Evidently, the chill has been a long time coming:
Young
crown prince Mohammed bin Salman, known as MBS for short, appears to be
"deeply offended" by the German government, says Daues, who adds that
his information comes from confidants in Riyadh. Relations between the two
countries began souring last November when then-German Foreign Minister Sigmar
Gabriel spoke of spreading "political adventurism" in the Middle
East, a remark many thought was aimed at Saudi Arabia. The impression was
widespread at the time that Lebanese Prime Minister Saad Hariri was being held
against his will in Riyadh and that he was being strong-armed by the rulers
there to step down.
But the canceled Iran deal has deepened Saudi distrust of
Germany:
Berlin
is determined to stick with the nuclear deal despite U.S. President Donald
Trump's announcement he will withdraw from it, whereas there is deep-seated
distrust of the government in Tehran in Riyadh. It may be that the Saudi crown
prince views Germany's conduct as criticism of his governance. Sources close to
him say that a relaxed attitude toward differences of opinion is not one of the
prince's strong points.
It gets worse for Germany. Der Spiegel has the details:
Germany remains Saudi Arabia's most important European
trading partner. Some 800 German companies are active in the country, and 200
have offices in Saudi Arabia with a total of 40,000 employees. In 2017, the
volume of German exports to Saudi Arabia was 6.6 billion euros. But the mood is
shifting.
Well-informed
observers in Saudi Arabia are reporting that even larger German companies like
Daimler have been affected. The Saudis, for example, threatened to temporarily
postpone the delivery of several hundred Mercedes buses. Officially, the
company has vehemently denied the reports, with Daimler saying it cannot
confirm any delay. The bus project, the company insists, is proceeding on
schedule.
The
Saudi Health Ministry, which has worked closely together with medical equipment
supplier Siemens and pharmaceutical companies Bayer and Boehringer for years,
has also distanced itself from its German partners recently. "The business
is tougher," a spokesman for Siemens says in a cautious formulation.

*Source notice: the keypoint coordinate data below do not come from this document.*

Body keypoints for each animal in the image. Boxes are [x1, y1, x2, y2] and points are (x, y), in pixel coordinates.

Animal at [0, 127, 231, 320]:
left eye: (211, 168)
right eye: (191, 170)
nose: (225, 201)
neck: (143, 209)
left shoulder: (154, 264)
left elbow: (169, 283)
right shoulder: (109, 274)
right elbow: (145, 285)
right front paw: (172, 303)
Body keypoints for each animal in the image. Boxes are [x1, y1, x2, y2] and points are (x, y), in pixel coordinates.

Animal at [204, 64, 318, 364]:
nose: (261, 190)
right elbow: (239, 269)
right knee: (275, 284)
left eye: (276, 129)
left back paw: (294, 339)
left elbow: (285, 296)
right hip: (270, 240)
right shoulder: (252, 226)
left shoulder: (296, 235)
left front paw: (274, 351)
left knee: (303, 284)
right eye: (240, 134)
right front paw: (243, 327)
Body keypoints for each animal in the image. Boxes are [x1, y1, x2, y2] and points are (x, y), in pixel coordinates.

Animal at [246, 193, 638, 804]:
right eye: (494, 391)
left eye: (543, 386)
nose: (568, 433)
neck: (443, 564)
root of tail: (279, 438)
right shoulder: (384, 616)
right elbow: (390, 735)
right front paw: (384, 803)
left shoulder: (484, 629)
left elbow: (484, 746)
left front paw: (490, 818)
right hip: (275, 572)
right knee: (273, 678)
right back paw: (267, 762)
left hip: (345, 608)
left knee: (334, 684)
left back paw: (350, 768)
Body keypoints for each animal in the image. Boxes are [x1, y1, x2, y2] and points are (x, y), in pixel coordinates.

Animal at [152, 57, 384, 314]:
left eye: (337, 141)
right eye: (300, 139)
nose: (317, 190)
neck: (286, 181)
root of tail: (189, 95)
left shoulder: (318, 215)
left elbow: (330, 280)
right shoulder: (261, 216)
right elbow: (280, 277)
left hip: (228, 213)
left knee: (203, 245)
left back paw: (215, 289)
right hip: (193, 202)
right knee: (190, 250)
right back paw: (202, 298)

"We don't want to comment on the matter," spokespeople for Bayer and
Boehringer stated. No one wants to further rile the government in Saudi Arabia.

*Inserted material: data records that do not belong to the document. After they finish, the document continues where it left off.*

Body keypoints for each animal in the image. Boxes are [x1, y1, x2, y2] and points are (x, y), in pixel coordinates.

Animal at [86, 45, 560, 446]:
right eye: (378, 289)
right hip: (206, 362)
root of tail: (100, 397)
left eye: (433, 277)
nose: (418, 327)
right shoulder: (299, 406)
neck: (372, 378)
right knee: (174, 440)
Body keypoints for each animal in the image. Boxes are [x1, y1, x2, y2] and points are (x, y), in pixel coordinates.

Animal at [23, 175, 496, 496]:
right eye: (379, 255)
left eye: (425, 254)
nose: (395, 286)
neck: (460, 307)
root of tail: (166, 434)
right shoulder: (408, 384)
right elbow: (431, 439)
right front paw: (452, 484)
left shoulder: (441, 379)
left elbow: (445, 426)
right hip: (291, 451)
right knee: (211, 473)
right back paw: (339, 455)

Recently, Riyadh's city development authority ADA issued a contract for the
construction of a major bike path that will run through the capital city's
green belt to the American architecture firm Coen+Partners. But only a year
ago, it had planned to award the contract to the German firm AS+P Albert Speer
and Bödeker Landscape Architects.
Of course, the story has been ignored. The American media
has gotten its knickers in a twist over the supposedly deteriorating relations
between Trump and Merkel. As often happens, given its blinders, it is missing
important aspects of the larger story.
I suspect Saudi Arabia has much more money than Iran. Merkel should notice.